Provided material Block Start

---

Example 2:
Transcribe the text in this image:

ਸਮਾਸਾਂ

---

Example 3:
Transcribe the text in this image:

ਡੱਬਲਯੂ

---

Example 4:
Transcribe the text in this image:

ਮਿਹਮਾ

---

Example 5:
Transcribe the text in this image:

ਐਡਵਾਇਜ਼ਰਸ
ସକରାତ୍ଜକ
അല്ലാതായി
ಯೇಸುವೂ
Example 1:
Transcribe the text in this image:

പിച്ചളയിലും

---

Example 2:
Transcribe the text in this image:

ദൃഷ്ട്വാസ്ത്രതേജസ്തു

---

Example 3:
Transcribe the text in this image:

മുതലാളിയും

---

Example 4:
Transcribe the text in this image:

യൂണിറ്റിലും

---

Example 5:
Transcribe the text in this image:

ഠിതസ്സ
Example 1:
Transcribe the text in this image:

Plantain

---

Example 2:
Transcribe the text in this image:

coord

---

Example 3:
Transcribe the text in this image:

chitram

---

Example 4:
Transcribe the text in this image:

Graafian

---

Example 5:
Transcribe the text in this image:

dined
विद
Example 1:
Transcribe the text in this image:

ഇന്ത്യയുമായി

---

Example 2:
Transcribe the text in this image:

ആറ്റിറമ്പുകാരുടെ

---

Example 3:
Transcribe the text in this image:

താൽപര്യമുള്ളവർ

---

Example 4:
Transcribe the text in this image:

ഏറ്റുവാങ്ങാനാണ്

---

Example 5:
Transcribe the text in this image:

Provided material Block End

Set down each entry exactly as it appears above.

---

Example 2:
Transcribe the text in this image:

ਸਮਾਸਾਂ

---

Example 3:
Transcribe the text in this image:

ਡੱਬਲਯੂ

---

Example 4:
Transcribe the text in this image:

ਮਿਹਮਾ

---

Example 5:
Transcribe the text in this image:

ਐਡਵਾਇਜ਼ਰਸ
ସକରାତ୍ଜକ
അല്ലാതായി
ಯೇಸುವೂ
Example 1:
Transcribe the text in this image:

പിച്ചളയിലും

---

Example 2:
Transcribe the text in this image:

ദൃഷ്ട്വാസ്ത്രതേജസ്തു

---

Example 3:
Transcribe the text in this image:

മുതലാളിയും

---

Example 4:
Transcribe the text in this image:

യൂണിറ്റിലും

---

Example 5:
Transcribe the text in this image:

ഠിതസ്സ
Example 1:
Transcribe the text in this image:

Plantain

---

Example 2:
Transcribe the text in this image:

coord

---

Example 3:
Transcribe the text in this image:

chitram

---

Example 4:
Transcribe the text in this image:

Graafian

---

Example 5:
Transcribe the text in this image:

dined
विद
Example 1:
Transcribe the text in this image:

ഇന്ത്യയുമായി

---

Example 2:
Transcribe the text in this image:

ആറ്റിറമ്പുകാരുടെ

---

Example 3:
Transcribe the text in this image:

താൽപര്യമുള്ളവർ

---

Example 4:
Transcribe the text in this image:

ഏറ്റുവാങ്ങാനാണ്

---

Example 5:
Transcribe the text in this image:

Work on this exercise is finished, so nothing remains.